Chèques irréguliers : le service de centralisation de BAM est désormais opérationnel

• Il permettra à l’utilisateur de se protéger contre tout chèque frappé d’une irrégularité.
• Une tarification dégressive est mise en place, en fonction de la durée et du nombre de consultations.
• Il propose une consultation mais n’assure aucunement le blocage des fonds.

Le service de centralisation des chèques irréguliers (SCCI) lancé par Bank Al-Maghrib, en partenariat avec Creditinfo Checks, est enfin opérationnel.). La gestion de ce service est déléguée à la société Checkinfo, suite à un appel d’offres à l’international. «Il s’inscrit dans le cadre des initiatives entreprises par BAM pour contribuer à l’amélioration de l’environnement des affaires. Il s’ajoute ainsi au dispositif actuel (le Service de centralisation des incidents de paiement sur chèques)», explique Khalid Zbir, responsable de la direction réseau au sein de BAM.
Ouvert aux commerçants, tous types confondus, allant de la grande entreprise à l’auto-entrepreneur, en passant par la PME et la TPE, ce service permettra à l’utilisateur de se protéger contre tout chèque frappé d’une irrégularité. Six types d’irrégularité sont relevés, à savoir un chèque émis sur un compte bancaire clôturé, chèque frauduleux ou falsifié, le chèque émis sur un compte frappé d’indisponibilité, opposition sur chENCèque pour perte ou vol, l’interdiction bancaire et l’interdiction judiciaire. Autrement dit, Checkinfo permet de vérifier instantanément la régularité d’un chèque et réduire ainsi le risque de non-paiement.
Toute personne physique ou morale intéressée peut souscrire à ce service muni de son identifiant et de son mot de passe et accéder au service de consultation proposé par la société, selon une tarification fixée en commun accord entre BAM et Checkinfo. Ainsi, trois types de forfaits sont proposés : essentiel qui, au prix de 600 DH, a une durée de validité de 3 mois et permet 60 consultations. Le forfait Smart, lui, propose 300 consultations en 6 mois, pour un prix de 2 400 DH. Enfin, le forfait avantage offre jusqu’à 1 500 consultations, avec un délai de 12 mois, moyennant un coût de 9 000 DH.
Il suffit donc d’insérer le numéro du chèque pour vérifier instantanément sa régularité. Un code couleur est ainsi proposé par la société. «Le vert signifie que le chèque est régulier et n’est donc pas déclaré au niveau du SCCI, le code orange correspond à un compte déclaré au titre d’une opposition sans numéros de formules associés et le rouge signifie qu’il est déclaré au SCCI avec l’un des six motifs précités», détaille Sidimohamed Abouchikhi, président du conseil d’administration de Créditinfo.

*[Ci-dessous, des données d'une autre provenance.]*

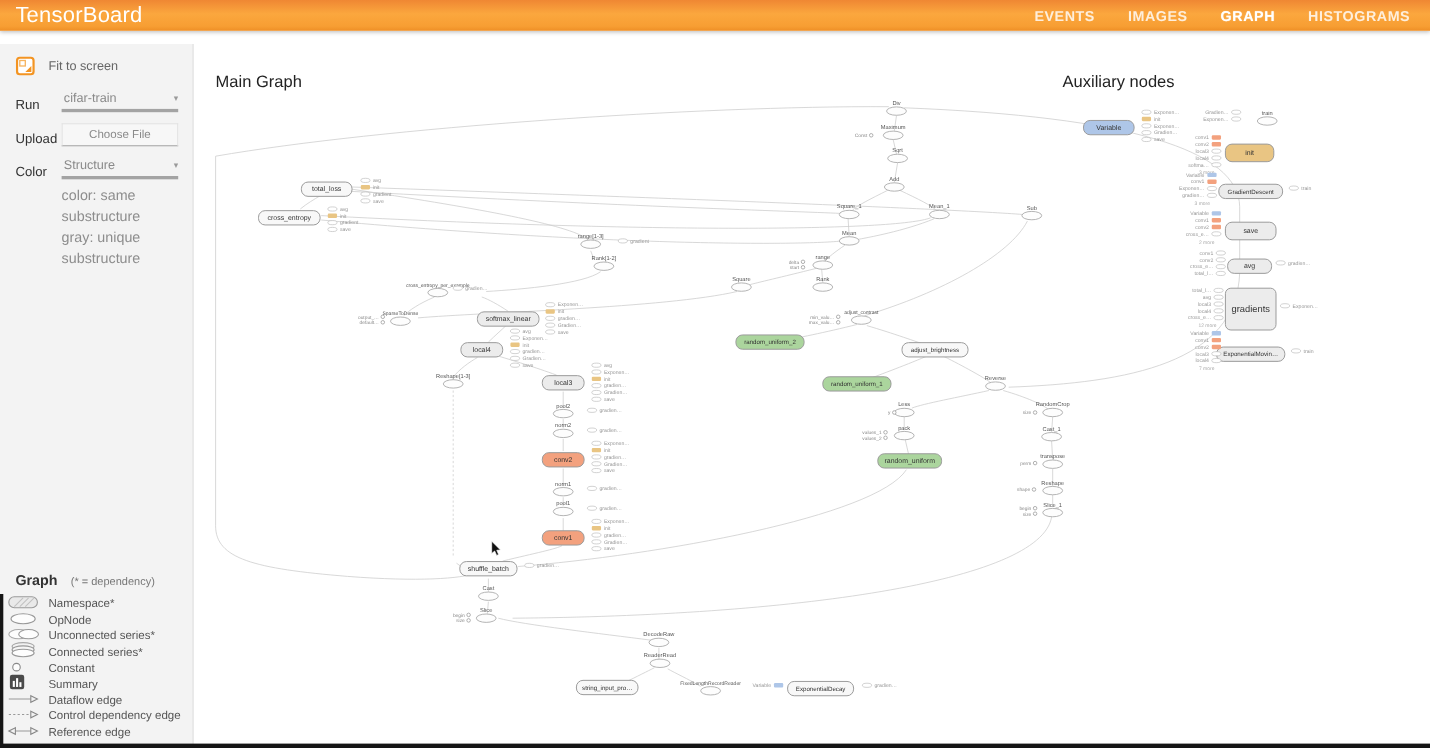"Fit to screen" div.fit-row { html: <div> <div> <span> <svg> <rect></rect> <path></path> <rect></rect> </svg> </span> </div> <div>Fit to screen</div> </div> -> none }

Les personnes éligibles peuvent souscrire ce service et consulter, ce faisant, la régularité des chèques qui leur sont remis, et ce à travers plusieurs canaux, à savoir «directement sur la plateforme creditinfochekcs.com, l’application mobile checkinfo, ou encore à travers un Webservice qui permet l’intégration de ce service dans leur système d’information, pour les grandes sociétés», souligne M.Abouchikhi. Et d’ajouter : «Un service après-vente et un accompagnement sont assurés aux clients via une plateforme où toutes les questions sont traitées».
Cette centrale devra permettre certes de diminuer le risque d’impayés, d’améliorer la relation client, de réduire la détention de la liquidité et de réduire également le coût du traitement du cash. Cela est d’autant plus important quand on sait que le nombre de chèques impayés est de 466 000, en légère baisse de 2% par rapport à 2019 et que 684 000 personnes sont inscrites parmi les interdits de chéquier. Néanmoins, il ne garantit à aucun moment la disponibilité des fonds. Il s’agit donc d’un motif d’aide à la prise de décision d’accepter ou non le chèque, mais n’assure pas son paiement. D’ailleurs, le blocage des provisions figure parmi les services à forte valeur ajoutée que compte développer le délégataire dans une prochaine étape. Parallèlement, les canaux de consultation seront étendus à des lecteurs automatiques de chèques et aux TPE adaptés.